◆ Problem to solve:
From the records below, set down exactly the lines starting with the line that contains "thumb mcp: (101, 306)" and going on through the line that contains "ring pip: (157, 450)". Nothing else is wanted.

◆ Pictured people or hands with joints:
▶

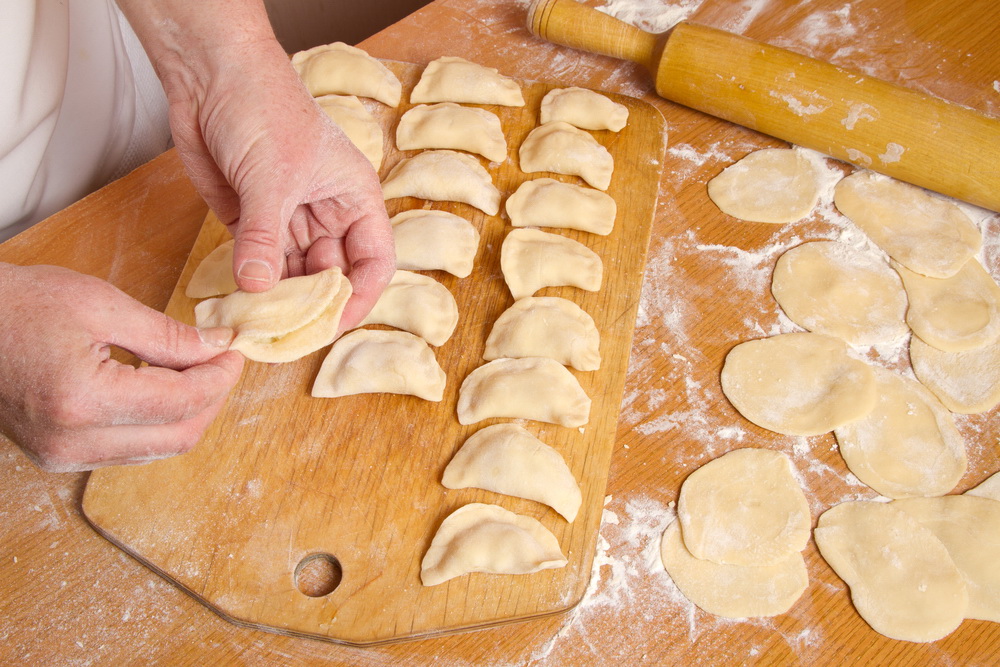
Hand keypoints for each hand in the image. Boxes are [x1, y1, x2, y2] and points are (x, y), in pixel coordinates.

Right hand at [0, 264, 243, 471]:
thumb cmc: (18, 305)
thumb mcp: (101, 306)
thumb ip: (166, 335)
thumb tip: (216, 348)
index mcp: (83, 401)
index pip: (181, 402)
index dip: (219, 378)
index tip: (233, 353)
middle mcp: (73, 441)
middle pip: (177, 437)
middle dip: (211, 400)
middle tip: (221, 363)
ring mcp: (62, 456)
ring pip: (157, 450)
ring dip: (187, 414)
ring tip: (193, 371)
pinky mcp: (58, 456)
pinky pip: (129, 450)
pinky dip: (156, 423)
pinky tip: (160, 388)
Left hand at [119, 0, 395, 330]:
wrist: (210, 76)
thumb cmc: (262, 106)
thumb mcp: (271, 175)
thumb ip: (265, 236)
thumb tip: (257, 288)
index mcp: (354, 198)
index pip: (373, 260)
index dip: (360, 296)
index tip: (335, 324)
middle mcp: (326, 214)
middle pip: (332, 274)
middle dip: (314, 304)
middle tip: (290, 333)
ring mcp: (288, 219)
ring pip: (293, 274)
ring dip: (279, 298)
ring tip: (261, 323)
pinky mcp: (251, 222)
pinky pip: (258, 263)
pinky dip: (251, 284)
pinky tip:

◀

◆ Written reply:
thumb mcp: (101, 306)
thumb ip: (166, 335)
thumb tip: (216, 348)
index mcp: (83, 401)
index pip: (181, 402)
index dip: (219, 378)
index tip: (233, 353)
middle mcp: (73, 441)
middle pip: (177, 437)
middle dip: (211, 400)
middle tip: (221, 363)
ring mcp: (62, 456)
ring pip: (157, 450)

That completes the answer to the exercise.